Cyclic shear behavior and strength capacity of prestressed concrete walls in high-rise buildings

Abstract

To prevent adverse impact of axial tensile force on seismic performance of reinforced concrete (RC) walls, bonded prestressed concrete (PC) walls are proposed to use in high-rise buildings. These prestressed strands provide an initial axial compressive load on the walls to balance axial tensile forces induced by strong ground motions. Three low-aspect-ratio PC wall specimens were tested for various loading patterns, including constant axial forces or variable axial forces, combined with cyclic shear loading. The failure modes of wall specimens varied with loading patterns. The variation in axial forces decreased the normalized tensile-shear strength and compressive-shear strength by 20.0% and 11.2%, respectively. The wall specimen undergoing diagonal compression failure had a small ultimate drift ratio of 0.6%, while other two specimens had an ultimate drift ratio no less than 1.2%. The PC wall under axial tensile forces had significantly higher lateral strength and stiffness than a RC wall counterpart, because the prestressed force controlled the development of cracks and prevented the sliding failure.
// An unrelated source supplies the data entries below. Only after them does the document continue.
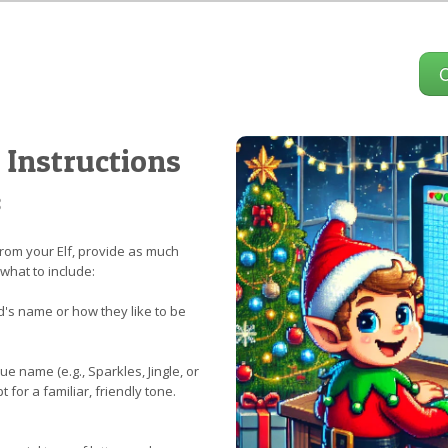
 Instructions
:
rom your Elf, provide as much
 what to include:
d's name or how they like to be
e name (e.g., Sparkles, Jingle, or
 for a familiar, friendly tone.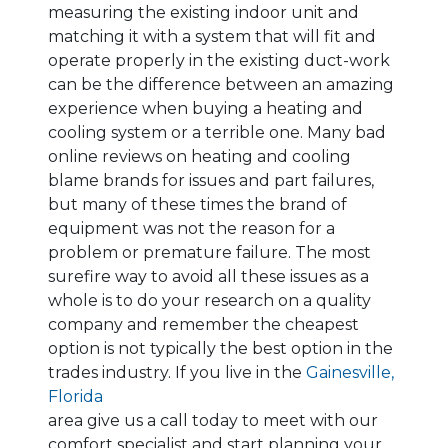
measuring the existing indoor unit and
matching it with a system that will fit and
operate properly in the existing duct-work
can be the difference between an amazing
experience when buying a heating and
cooling system or a terrible one. Many bad
online reviews on heating and cooling
blame brands for issues and part failures,
but many of these times the brand of
equipment was not the reason for a
problem or premature failure. The most
surefire way to avoid all these issues as a
whole is to do your research on a quality
company and remember the cheapest
option is not typically the best option in the
trades industry. If you live in the
Gainesville,
Florida
area give us a call today to meet with our
comfort specialist and start planning your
Both the JGJ 3–2010 (China) code formula and ACI 318–19 (U.S.) code formula significantly underestimate the shear strength of PC wall specimens. The ASCE/SEI 43–05 (U.S.) code formula appears to reasonably reflect the resisting mechanisms of PC walls and provides an accurate estimate to the shear strength of wall specimens. The truss idealization method provides a reasonable estimate for the cracked shear stiffness of PC walls under coupled axial tension-shear loading, while underestimates the cracked shear stiffness of PC walls under coupled axial compression-shear loading.